**DIRECTIONS FOR THIS TASK**
Carry none of the pictures over; write out the complete data exactly.
BEGIN INPUT FOR THIS TASK
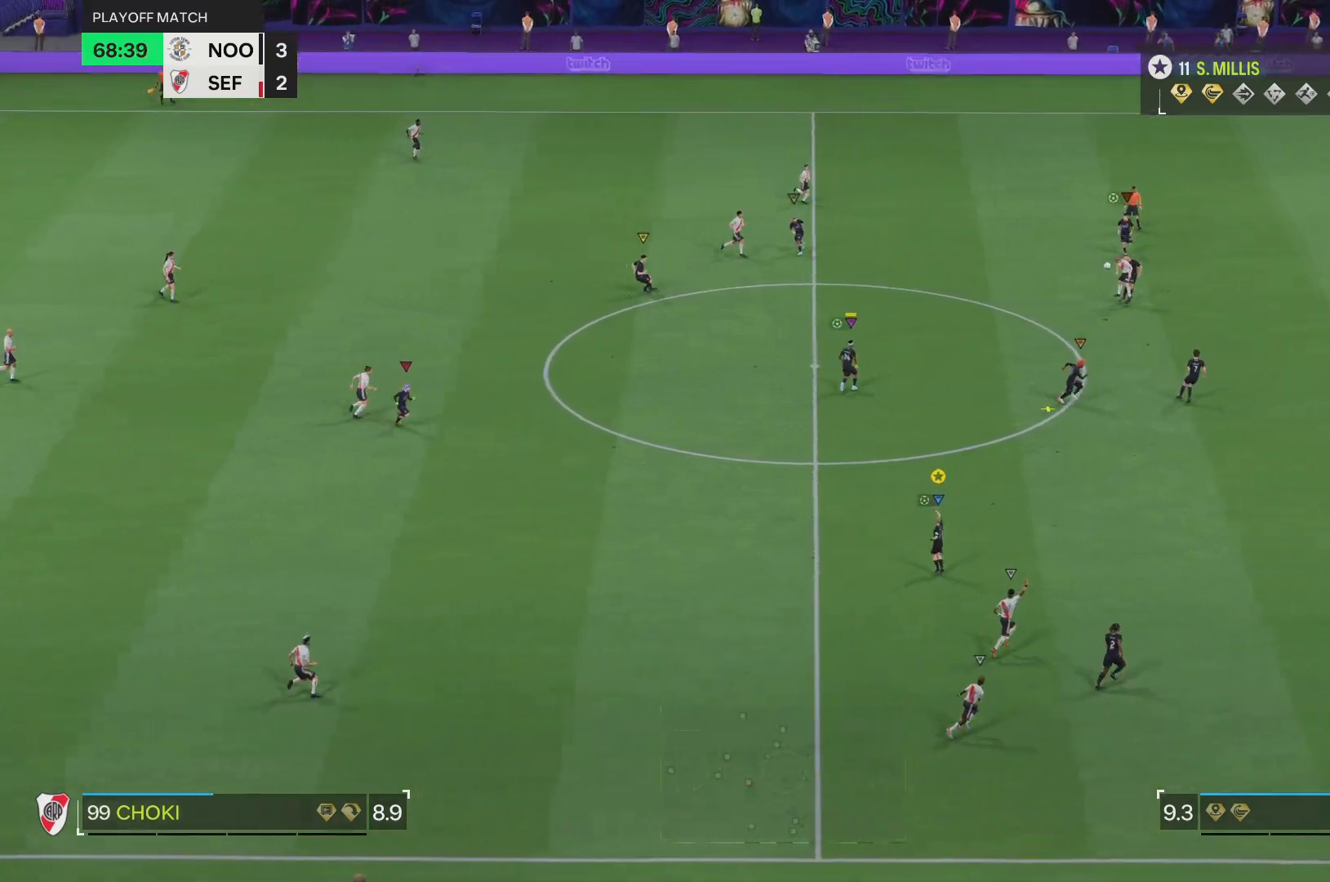
{"buttons": ["R2"], "left_stick": "left", "right_stick": "center", "events": [[184, "R2", "down"]]}
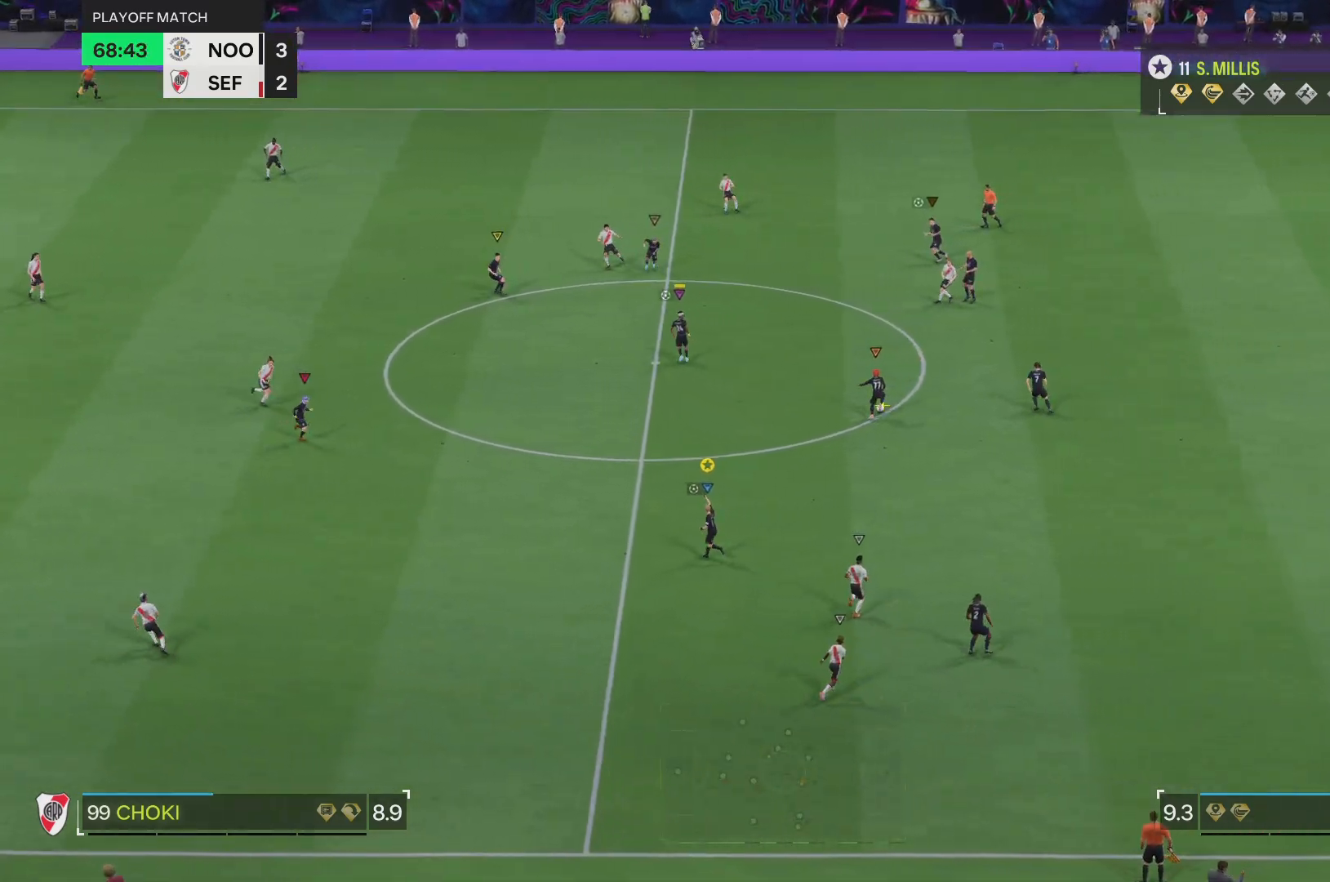
{"buttons": ["R2"], "left_stick": "left", "right_stick": "center", "events": [[16, "R2", "up"], [16, "left_stick", "up-right"], [217, "left_stick", "left"], [417, "R2", "down"]]}
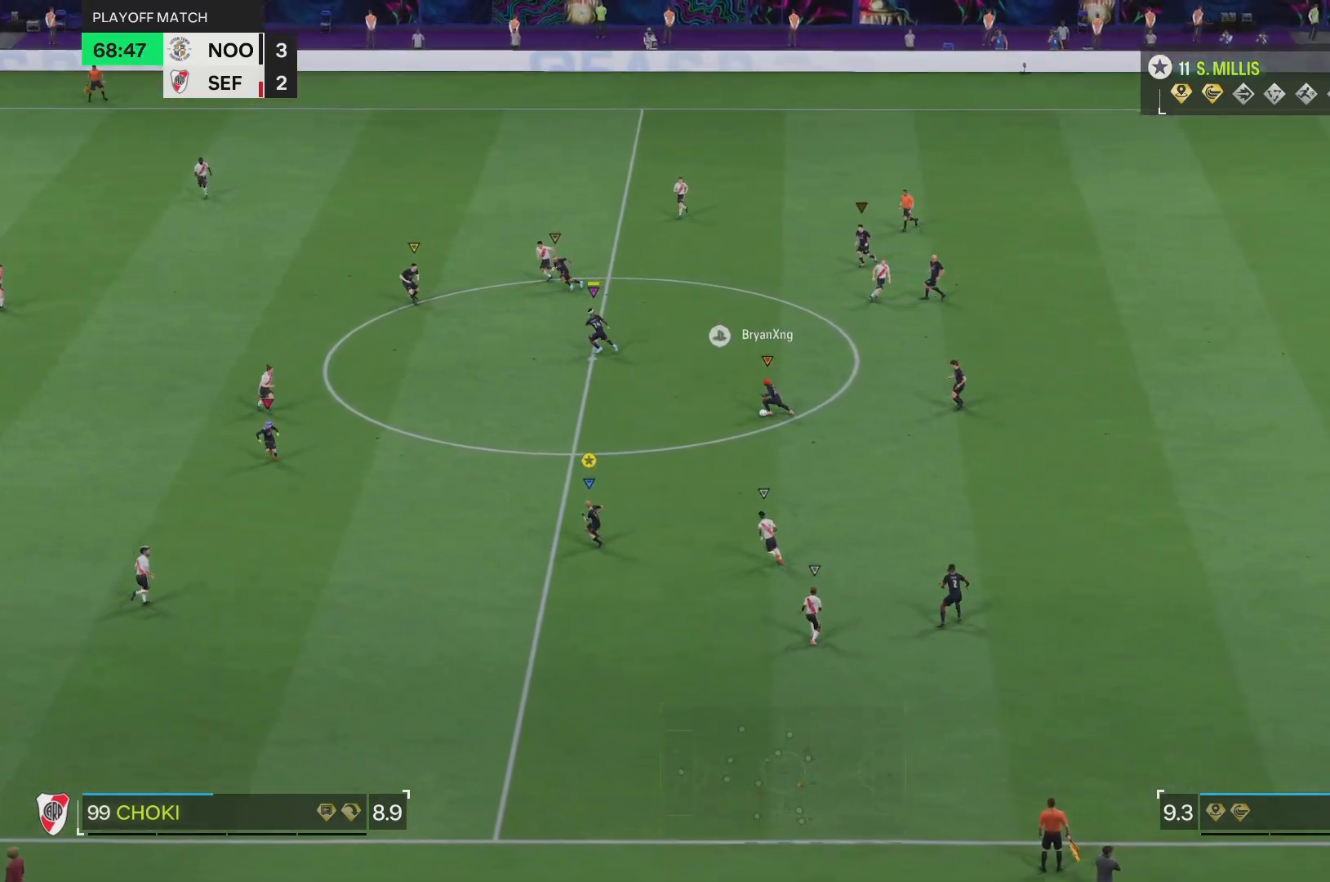
{"buttons": ["R2"], "left_stick": "left", "right_stick": "center", "events": []}
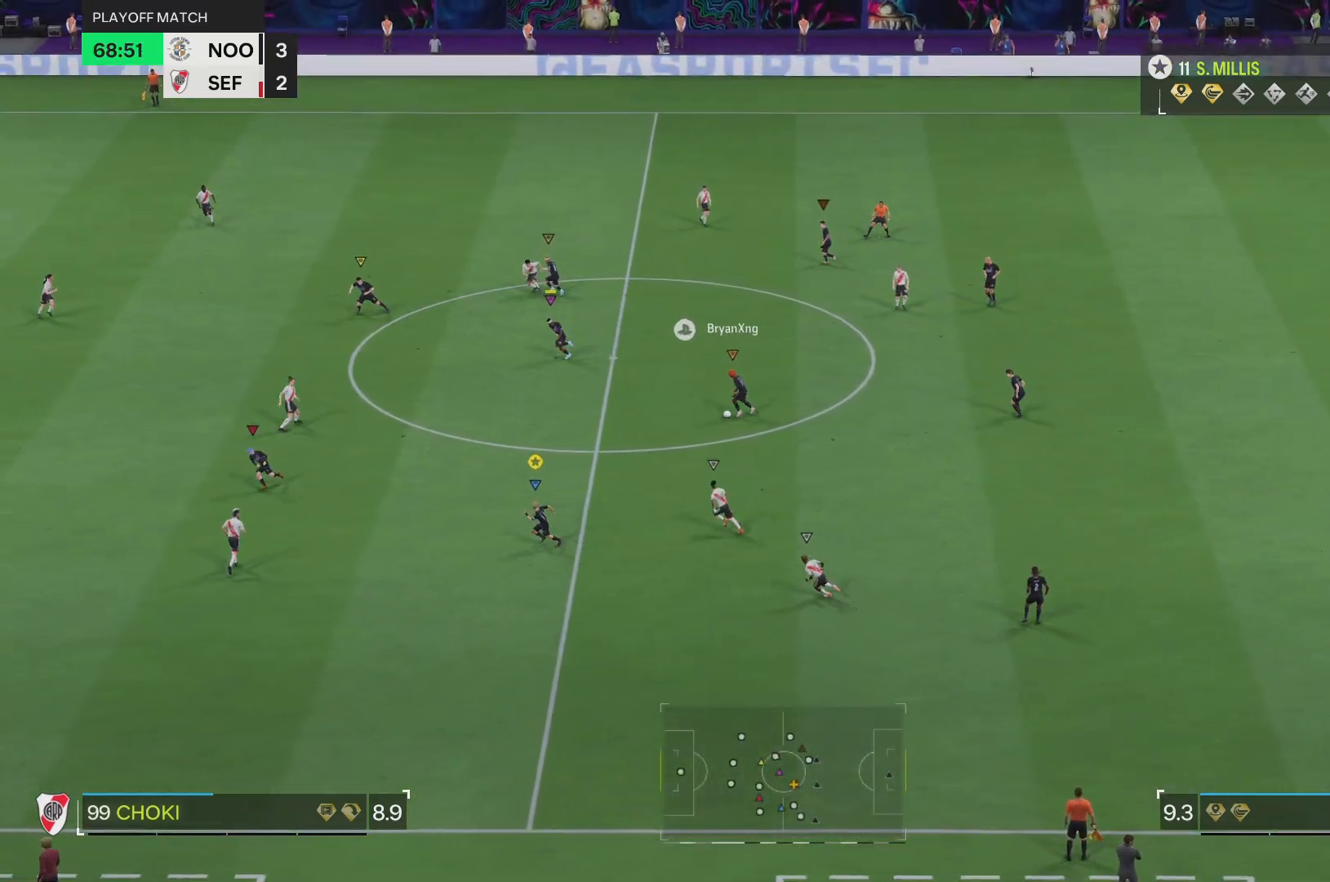
{"buttons": ["R2"], "left_stick": "down-left", "right_stick": "center", "events": [[267, "left_stick", "down-left"]]}
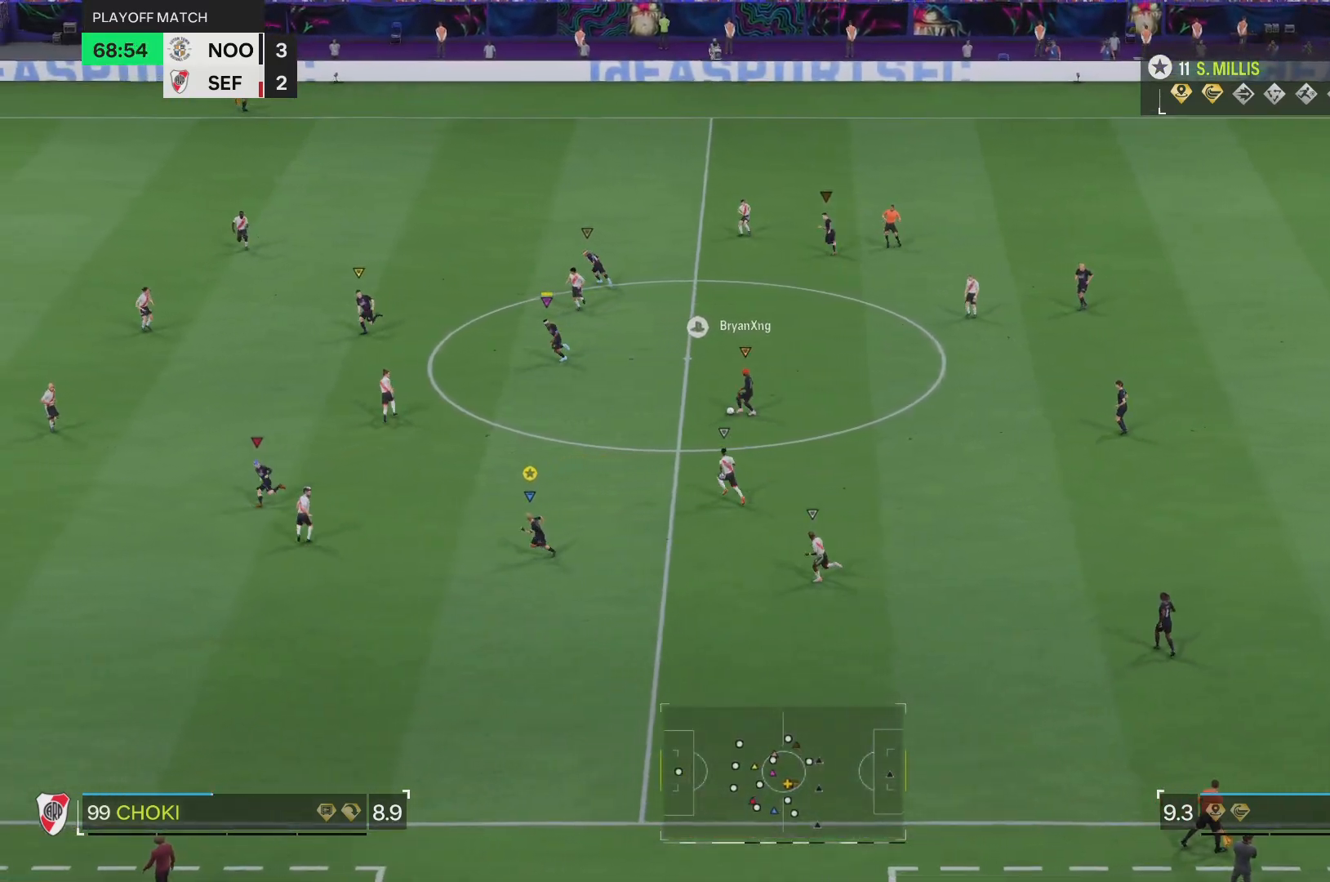
{"buttons": ["R2"], "left_stick": "down-left", "right_stick": "center", "events": []}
END INPUT FOR THIS TASK
**REPLY**
{"buttons": ["R2"], "left_stick": "left", "right_stick": "center", "events": [[184, "R2", "down"]]}
{"buttons": ["R2"], "left_stick": "left", "right_stick": "center", "events": [[16, "R2", "up"], [16, "left_stick", "up-right"], [217, "left_stick", "left"], [417, "R2", "down"]]}
{"buttons": ["R2"], "left_stick": "left", "right_stick": "center", "events": []}
{"buttons": ["R2"], "left_stick": "down-left", "right_stick": "center", "events": [[267, "left_stick", "down-left"]]}
{"buttons": ["R2"], "left_stick": "down-left", "right_stick": "center", "events": []}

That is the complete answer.